I want to order some Custom Oakley Jawbones, cause my Radars are getting a beating!
I "designed" these 2 jawbones....I like a little bit of white, because my bike is white, and probably my favorite color....

Which one to choose?? I know the final decision is gonna be mine...but you guys can help me out! The gold looks bling! I loove it! But I've always wanted the Retina Burn (neon yellow) color.

3rd poll option: Suggest a color combo!  
ps. I don't like black, green or blue...

PICS:


----------



## Aaron D (Dec 14, 2005)

I thought you didn't like green...


----------



## dhbomber (Nov 7, 2006)

Aaron D said:


> I thought you didn't like green...


Not Forest, Kelly or British Racing Green....


----------



## b-kul (Sep 20, 2009)

id just get one solid color. matching your glasses to your bike is going waaay overboard imo. if you like white get white.


----------



## dhbomber (Nov 7, 2006)

haha I'm seriously not matching my glasses to the bike  even though it looks like it...I just happen to like white! 

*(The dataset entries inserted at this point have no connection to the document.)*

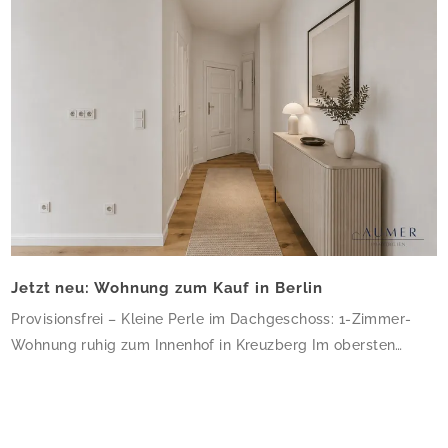
Jetzt neu: Wohnung zum Kauf in Berlin
Provisionsfrei – Kleine Perle im Dachgeschoss: 1-Zimmer-
Wohnung ruhig zum Innenhof in Kreuzberg Im obersten
Geschoss dieses gepflegten Altbau-Eckhauses erwartet Sie
eine charmante 1-Zimmer-Wohnung mit 34,64 m² – klein,
aber fein und ruhig zum Innenhof gelegen. Die frisch sanierte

And it's fun to know peoples opinions!

So get your vote on!


----------



## b-kul (Sep 20, 2009)

well anyways, id still get all white. retina burn will be played soon... and im 19.


----------



## dhbomber (Nov 7, 2006)

Yeah your right about the retina....It's not new...but I've always wanted to "sport" it!


----------



## jafstl38 (Mar 20, 2011)

My DB is the Rusy Pipe orange so I'm rockin the Oakley Half Jackets in charcoal with the Inferno Orange/red polarized lenses :thumbsup:


----------